Monday, 24 April 2023

I blame the schools


For reasons which entirely escape me, it has long been the accepted norm in the UK that former pupils of private schools are grossly over-represented in the higher levels of most professions, and most especially, perhaps, in parliament. Whilst they are over-represented even on the Labour benches, the real disparity is to be found lurking in the ranks of the Conservative Party. Whilst only around 6% of the population are entirely privately educated, rising to around 17% at sixth form level (source), fully 45% of Tory MPs are from ‘public’ schools, and a whopping 65% of the cabinet.  The baleful influence of such schools isn’t limited to those who went there; it rubs off on those who work with – or more usually, for – the ‘beneficiaries’ of such an education. It isn’t just the difference between state education and private education which matters either; for those who attended such institutions, there are layers of prejudice and snobbery about precisely which school individuals attended. Even amongst themselves, not all schools are equal. As Jake demonstrated a few years ago, those who went to one school in particular have a distinct tendency to see themselves as being superior not only to the masses, but also to those who went to ‘lesser’ schools. Just about everybody, in fact.

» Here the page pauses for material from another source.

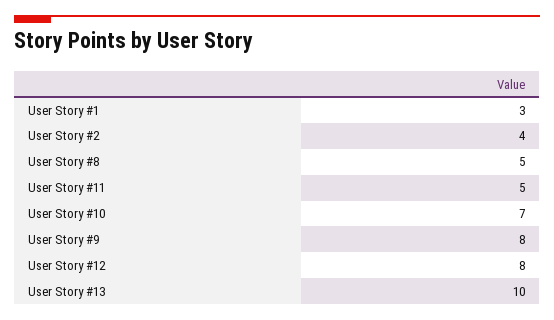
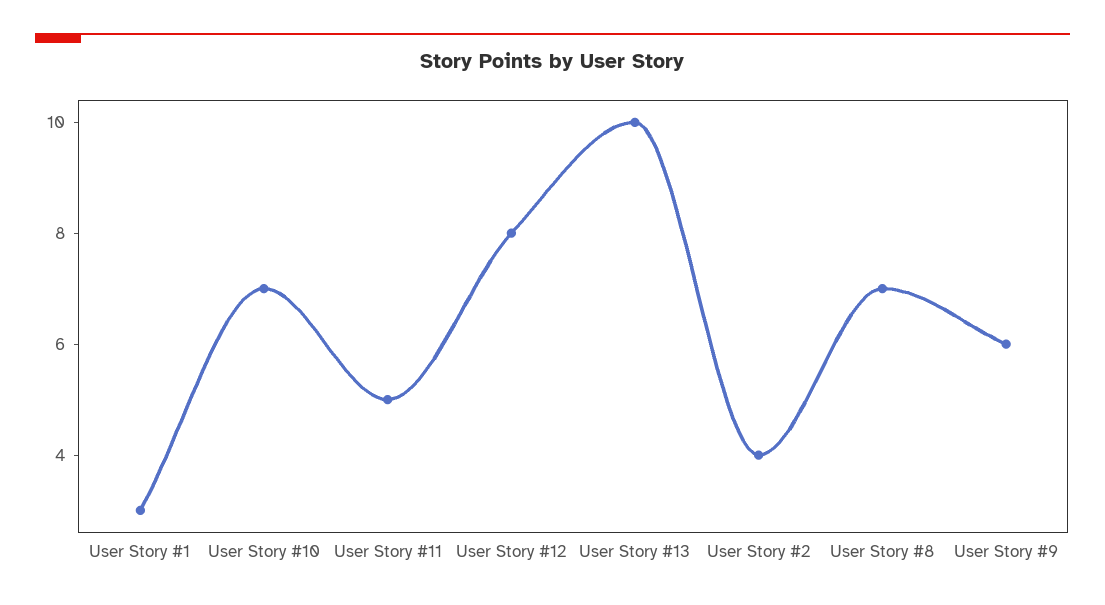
User Story #8: 5 -> 7
User Story #9: 8 -> 6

Perhaps it’s at least partly the effect of being torn out of their families and sent away at such an early stage, but there is a strong correlation between those who are subjected to this experience and a range of attitudes which is, shall we say, somewhat removed from the normal life experienced by most of us. The nature of the fee-paying system inevitably means that they are overwhelmingly drawn from the wealthiest levels in society with all the early advantages that confers on them, but they still nevertheless contrive to believe that they got where they are on their own merits, by dint of their own brilliance. It’s almost as if they think that it was they who had the perspicacity to be born to the right parents at the right time rather than some accident of birth. The gulf between their perception of the world and the experience of the majority of us sometimes shows through in unexpected ways. Raab and those defending him (and again, Jake is to the fore) do not interpret the events surrounding Raab as bullying at all, and don’t see why he had to resign. Most people who’ve ever been subject to bullying in the workplace would look at the report into Raab and conclude that yes, this is the behaviour of a bully, but if we look at the issue in the context of schooling, it makes perfect sense to argue to the contrary. For someone who has been to one of the UK’s ‘great’ public schools, what looks like bullying to most of us would appear to be perfectly normal behaviour. ‘Character-building’ even. Suffering it in their early years and then inflicting it on others in their later years is their idea of normal.

It isn’t the only thing they learn, of course. They also learn the art of name-calling as a substitute for debate, as in ‘Sir Softy’ (although that one sounds more like an aristocratic ice cream franchise than a serious insult), and ‘Crasheroonie Snoozefest’ (which is as utterly meaningless as it is puerile). Whilst it’s true that a lot of the people sitting behind them cheer wildly at this nonsense, we need to remember that statistic quoted earlier: 45% of them had the same type of education. Of course they think it’s clever and amusing. Their ‘education’ has a lot to answer for.

One of Raab’s attempts at a ‘get-out-of-jail’ card was to argue that treating junior staff badly is only bullying if the person doing it intends it to be so. It’s a nice try, but since ‘intent’ is extremely difficult to prove, there would probably never be another provable instance of bullying again. And I’m even prepared to believe that he didn’t intend to bully anyone; he was simply indulging in what, to those around him, is normal behaviour when dealing with lesser beings. In response to the whole Raab affair, the government seems to be looking for ways to prevent a repeat by making it harder for anyone ever to lodge a complaint about bullying. It is to them entirely natural to disregard the simpler solution of simply treating other people like humans. But why would we expect anything different, bearing in mind their background?